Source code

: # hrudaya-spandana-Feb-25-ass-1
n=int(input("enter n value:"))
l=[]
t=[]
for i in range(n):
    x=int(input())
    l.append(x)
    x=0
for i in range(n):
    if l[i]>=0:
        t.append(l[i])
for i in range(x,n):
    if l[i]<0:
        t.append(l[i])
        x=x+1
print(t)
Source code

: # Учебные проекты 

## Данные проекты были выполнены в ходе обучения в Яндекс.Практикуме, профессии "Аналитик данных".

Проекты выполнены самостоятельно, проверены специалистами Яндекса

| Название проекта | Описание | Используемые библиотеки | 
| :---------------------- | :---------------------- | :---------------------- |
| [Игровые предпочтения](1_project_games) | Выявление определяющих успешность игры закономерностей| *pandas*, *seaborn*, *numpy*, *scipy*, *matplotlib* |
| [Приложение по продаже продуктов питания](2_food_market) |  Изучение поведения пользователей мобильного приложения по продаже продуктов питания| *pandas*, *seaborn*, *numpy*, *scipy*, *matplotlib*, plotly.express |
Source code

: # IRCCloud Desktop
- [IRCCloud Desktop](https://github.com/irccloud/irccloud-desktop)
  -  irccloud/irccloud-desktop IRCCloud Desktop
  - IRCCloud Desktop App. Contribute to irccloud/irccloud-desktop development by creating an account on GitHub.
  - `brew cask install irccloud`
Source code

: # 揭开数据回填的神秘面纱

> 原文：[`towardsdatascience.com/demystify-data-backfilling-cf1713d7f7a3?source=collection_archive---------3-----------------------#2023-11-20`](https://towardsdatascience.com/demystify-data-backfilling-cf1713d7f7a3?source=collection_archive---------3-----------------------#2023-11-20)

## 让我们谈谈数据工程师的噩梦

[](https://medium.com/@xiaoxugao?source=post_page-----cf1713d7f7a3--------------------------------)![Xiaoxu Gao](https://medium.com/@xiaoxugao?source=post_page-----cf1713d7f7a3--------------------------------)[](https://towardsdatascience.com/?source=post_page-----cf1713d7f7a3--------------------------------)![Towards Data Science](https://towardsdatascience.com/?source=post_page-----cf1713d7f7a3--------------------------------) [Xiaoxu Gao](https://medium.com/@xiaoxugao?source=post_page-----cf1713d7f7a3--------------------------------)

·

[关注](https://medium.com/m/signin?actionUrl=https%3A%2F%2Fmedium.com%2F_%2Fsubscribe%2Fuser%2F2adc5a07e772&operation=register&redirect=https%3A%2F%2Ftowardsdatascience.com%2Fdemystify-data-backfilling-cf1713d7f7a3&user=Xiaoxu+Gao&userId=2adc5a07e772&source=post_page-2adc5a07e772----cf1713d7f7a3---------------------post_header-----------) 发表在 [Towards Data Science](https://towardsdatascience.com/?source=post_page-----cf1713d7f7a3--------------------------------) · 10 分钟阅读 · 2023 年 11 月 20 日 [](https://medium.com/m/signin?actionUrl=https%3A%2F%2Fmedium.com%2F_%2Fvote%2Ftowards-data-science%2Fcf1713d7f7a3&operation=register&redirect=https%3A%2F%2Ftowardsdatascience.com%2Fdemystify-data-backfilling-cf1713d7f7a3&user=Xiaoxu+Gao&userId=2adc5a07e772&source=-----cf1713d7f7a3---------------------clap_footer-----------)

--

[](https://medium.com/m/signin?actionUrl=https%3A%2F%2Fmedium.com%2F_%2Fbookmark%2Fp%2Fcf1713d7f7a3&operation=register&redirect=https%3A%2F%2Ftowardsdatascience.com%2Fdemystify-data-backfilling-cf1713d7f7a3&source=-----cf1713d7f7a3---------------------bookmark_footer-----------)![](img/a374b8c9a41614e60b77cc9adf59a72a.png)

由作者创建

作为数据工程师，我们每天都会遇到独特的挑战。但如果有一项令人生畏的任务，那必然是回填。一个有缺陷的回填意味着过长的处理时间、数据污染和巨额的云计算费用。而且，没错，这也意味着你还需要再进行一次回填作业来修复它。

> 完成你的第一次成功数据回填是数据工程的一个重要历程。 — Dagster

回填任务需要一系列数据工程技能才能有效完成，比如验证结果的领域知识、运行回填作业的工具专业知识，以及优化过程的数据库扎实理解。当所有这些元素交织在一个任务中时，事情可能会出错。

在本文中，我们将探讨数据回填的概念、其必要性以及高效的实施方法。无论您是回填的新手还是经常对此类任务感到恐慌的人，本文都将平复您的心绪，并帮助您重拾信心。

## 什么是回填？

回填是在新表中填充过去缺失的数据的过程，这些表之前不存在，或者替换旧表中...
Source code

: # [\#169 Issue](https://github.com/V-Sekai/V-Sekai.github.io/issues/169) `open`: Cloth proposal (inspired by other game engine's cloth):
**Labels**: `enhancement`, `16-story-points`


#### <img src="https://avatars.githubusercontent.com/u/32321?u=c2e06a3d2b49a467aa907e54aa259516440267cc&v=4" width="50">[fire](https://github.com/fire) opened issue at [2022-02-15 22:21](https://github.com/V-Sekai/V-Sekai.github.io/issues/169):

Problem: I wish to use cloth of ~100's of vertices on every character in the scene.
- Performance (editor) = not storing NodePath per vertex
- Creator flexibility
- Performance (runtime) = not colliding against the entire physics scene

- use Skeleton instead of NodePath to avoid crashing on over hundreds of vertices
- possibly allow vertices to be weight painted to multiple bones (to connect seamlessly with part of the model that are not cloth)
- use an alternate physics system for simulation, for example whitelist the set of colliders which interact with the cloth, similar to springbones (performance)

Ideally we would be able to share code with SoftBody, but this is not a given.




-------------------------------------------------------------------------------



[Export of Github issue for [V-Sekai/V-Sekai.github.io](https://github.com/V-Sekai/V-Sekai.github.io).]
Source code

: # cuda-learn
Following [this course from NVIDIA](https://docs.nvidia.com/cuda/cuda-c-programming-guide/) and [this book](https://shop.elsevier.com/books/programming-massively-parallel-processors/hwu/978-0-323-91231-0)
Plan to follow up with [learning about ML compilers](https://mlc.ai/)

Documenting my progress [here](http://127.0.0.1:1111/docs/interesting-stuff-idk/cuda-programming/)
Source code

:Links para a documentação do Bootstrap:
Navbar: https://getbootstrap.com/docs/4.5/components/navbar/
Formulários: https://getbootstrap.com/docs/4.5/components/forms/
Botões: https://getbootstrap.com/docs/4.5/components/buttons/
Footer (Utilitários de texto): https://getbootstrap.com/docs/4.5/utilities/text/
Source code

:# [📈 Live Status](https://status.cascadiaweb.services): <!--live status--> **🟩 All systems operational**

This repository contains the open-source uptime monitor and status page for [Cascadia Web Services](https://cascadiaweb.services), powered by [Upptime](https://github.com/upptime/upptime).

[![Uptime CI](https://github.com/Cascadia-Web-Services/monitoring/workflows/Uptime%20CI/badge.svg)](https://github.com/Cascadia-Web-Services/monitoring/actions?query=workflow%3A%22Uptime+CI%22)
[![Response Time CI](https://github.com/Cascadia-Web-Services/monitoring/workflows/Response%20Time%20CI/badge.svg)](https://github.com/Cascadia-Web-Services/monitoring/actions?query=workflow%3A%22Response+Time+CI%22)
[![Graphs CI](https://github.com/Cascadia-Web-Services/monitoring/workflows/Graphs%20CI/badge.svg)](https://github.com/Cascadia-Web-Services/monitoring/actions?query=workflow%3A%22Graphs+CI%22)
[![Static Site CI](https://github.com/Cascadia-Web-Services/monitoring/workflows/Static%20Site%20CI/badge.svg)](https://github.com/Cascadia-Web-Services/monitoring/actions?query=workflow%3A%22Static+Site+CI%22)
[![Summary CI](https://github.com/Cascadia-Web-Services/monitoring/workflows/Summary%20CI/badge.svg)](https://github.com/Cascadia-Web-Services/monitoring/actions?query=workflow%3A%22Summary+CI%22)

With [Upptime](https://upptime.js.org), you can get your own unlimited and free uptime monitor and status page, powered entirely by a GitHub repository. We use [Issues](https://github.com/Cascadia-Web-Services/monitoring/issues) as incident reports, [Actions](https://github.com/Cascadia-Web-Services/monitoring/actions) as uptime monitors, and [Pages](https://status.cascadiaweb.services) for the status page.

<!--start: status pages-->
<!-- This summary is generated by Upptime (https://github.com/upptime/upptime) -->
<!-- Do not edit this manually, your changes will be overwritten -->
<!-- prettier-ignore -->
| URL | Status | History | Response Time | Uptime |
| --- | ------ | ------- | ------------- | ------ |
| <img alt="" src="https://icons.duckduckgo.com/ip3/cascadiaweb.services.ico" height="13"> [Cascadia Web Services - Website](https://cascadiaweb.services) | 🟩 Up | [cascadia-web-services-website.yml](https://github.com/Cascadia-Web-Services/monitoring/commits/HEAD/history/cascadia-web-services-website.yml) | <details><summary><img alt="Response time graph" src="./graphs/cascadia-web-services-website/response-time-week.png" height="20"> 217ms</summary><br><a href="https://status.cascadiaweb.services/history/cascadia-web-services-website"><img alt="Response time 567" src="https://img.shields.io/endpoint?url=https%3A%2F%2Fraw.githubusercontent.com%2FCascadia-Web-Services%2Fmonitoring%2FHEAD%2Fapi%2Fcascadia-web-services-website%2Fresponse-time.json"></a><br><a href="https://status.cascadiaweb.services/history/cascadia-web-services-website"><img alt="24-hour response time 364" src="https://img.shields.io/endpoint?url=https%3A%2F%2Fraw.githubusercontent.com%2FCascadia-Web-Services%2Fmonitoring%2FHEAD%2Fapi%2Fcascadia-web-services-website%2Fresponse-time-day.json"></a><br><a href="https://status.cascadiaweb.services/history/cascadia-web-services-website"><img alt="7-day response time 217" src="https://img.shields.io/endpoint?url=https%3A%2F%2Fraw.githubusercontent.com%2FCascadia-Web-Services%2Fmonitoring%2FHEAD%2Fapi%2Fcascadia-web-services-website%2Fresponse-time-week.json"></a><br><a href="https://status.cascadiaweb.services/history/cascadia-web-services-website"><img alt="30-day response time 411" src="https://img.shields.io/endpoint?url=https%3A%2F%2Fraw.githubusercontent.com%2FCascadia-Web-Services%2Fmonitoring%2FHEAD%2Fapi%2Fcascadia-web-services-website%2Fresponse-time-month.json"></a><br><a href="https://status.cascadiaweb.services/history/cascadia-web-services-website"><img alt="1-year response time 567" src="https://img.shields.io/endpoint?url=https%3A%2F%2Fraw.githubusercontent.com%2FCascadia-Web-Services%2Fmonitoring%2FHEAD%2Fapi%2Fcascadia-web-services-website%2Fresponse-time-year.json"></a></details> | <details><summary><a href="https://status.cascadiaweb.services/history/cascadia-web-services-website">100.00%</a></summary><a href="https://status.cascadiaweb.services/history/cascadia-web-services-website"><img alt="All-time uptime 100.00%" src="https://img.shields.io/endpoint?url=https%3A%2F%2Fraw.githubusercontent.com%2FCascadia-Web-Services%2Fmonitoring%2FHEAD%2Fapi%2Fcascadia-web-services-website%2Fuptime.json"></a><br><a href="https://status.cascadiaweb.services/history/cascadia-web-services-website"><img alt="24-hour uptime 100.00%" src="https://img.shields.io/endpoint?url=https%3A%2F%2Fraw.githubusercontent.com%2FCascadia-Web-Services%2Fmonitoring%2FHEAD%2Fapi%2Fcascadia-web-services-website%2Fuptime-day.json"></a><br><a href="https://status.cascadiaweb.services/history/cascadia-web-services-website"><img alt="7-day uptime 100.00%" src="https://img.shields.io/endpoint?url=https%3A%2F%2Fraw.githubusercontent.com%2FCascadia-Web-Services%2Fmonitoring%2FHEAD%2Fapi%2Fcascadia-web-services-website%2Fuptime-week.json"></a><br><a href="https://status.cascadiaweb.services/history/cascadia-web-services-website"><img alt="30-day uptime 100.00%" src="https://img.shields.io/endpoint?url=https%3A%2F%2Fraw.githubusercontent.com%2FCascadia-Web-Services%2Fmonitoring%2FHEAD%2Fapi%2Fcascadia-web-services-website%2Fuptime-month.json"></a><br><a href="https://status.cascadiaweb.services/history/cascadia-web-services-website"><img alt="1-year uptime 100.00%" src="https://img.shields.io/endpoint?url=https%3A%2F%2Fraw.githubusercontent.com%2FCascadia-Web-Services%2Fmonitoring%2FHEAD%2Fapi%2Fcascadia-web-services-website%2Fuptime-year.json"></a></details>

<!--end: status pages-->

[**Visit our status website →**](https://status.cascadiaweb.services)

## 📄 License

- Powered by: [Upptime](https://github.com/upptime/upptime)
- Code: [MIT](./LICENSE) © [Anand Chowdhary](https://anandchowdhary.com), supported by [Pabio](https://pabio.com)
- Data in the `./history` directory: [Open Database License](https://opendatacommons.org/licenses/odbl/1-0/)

To-do item:
When a line of the material holds the string "workflow", copy that line.

Your response:
[![Uptime CI](https://github.com/Cascadia-Web-Services/monitoring/workflows/Uptime%20CI/badge.svg)](https://github.com/Cascadia-Web-Services/monitoring/actions?query=workflow%3A%22Uptime+CI%22)
[![Response Time CI](https://github.com/Cascadia-Web-Services/monitoring/workflows/Response%20Time%20CI/badge.svg)](https://github.com/Cascadia-Web-Services/monitoring/actions?query=workflow%3A%22Response+Time+CI%22)
[![Graphs CI](https://github.com/Cascadia-Web-Services/monitoring/workflows/Graphs%20CI/badge.svg)](https://github.com/Cascadia-Web-Services/monitoring/actions?query=workflow%3A%22Graphs+CI%22)
[![Static Site CI](https://github.com/Cascadia-Web-Services/monitoring/workflows/Static%20Site%20CI/badge.svg)](https://github.com/Cascadia-Web-Services/monitoring/actions?query=workflow%3A%22Static+Site+CI%22)
[![Summary CI](https://github.com/Cascadia-Web-Services/monitoring/workflows/Summary%20CI/badge.svg)](https://github.com/Cascadia-Web-Services/monitoring/actions?query=workflow%3A%22Summary+CI%22)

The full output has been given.